As a homeowner, keeping your home’s maintenance up to date is extremely important, especially if you live in a older house. By planning out minor repairs to do every few months, it adds to your curb appeal, safety and prevents major costly repairs down the road. For example, if you have caulk that is cracked around a window, it might not seem urgent, but water could be getting in causing mold and rot. A $5 tube of caulk at the time you notice the cracking could save you thousands of dollars years later when you might have to replace the entire window frame.
These small preventative repairs will mean a lot if you are planning on putting your house up for sale in the future. If a home shows signs lacking preventative maintenance, it could lose you up to 10% of the appraised value. By not doing repairs, it will affect an appraiser’s estimate of a property’s economic age, which is the number of years a house is expected to survive. A well-maintained house with a long economic age depreciates at a much slower rate than a poorly maintained house.

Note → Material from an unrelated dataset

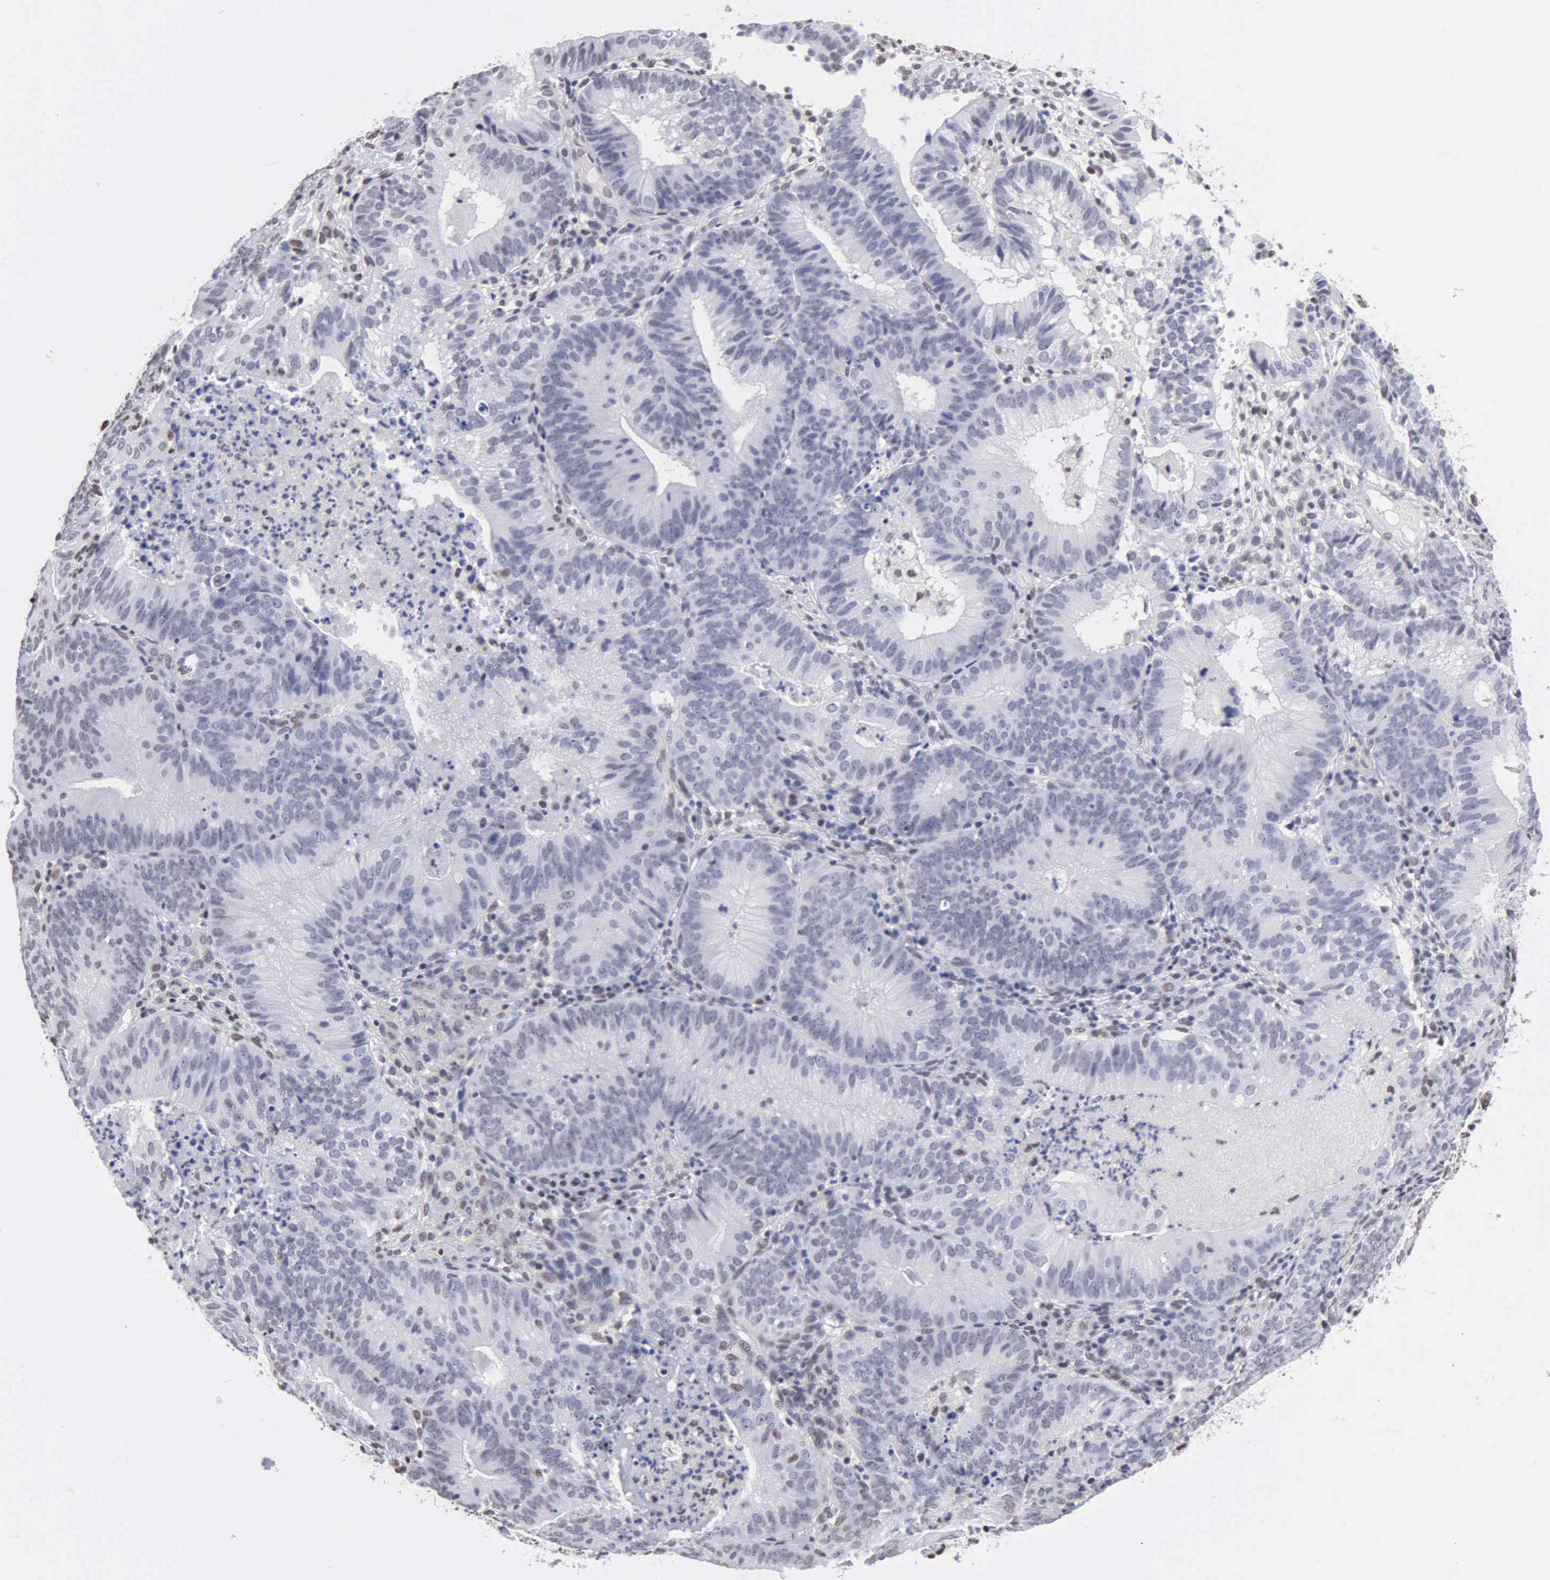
{"staining": {"intensity": "negative", "quantity": "none", "location": "none"}, "tissue": "cervical cancer", "cell_type": "Tumor cells", "image_type": "cancer", "snomed": [{"axis": "morphology", "description": "Adenocarcinoma, NOS"}, {"axis": "topography", "description": "Cervix"}], "caption": "DAB immunohistochemical staining of adenocarcinoma (cervical) displays no significant positivity in tumor cells.", "gene": "CCNG1", "patient": {"sex": "female", "age": 60}}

On top of that, a shabby appearance will deter buyers if they are comparing a run-down home with one that has been repaired and updated.
Homeowners should keep a reserve fund to pay for upcoming repairs without dipping into savings or going into debt. On average, if your home is worth $200,000, plan to budget $2,000 to $6,000 for ongoing upkeep and replacements. A suggestion is to plan on choosing one room per year to review and maintain. That way it will give you an area to focus on and allow you to be thorough.
Keep a record and receipts of everything that you do for upkeep and improvements. This will impress a future buyer and let me know what has and has not been done over the last several years.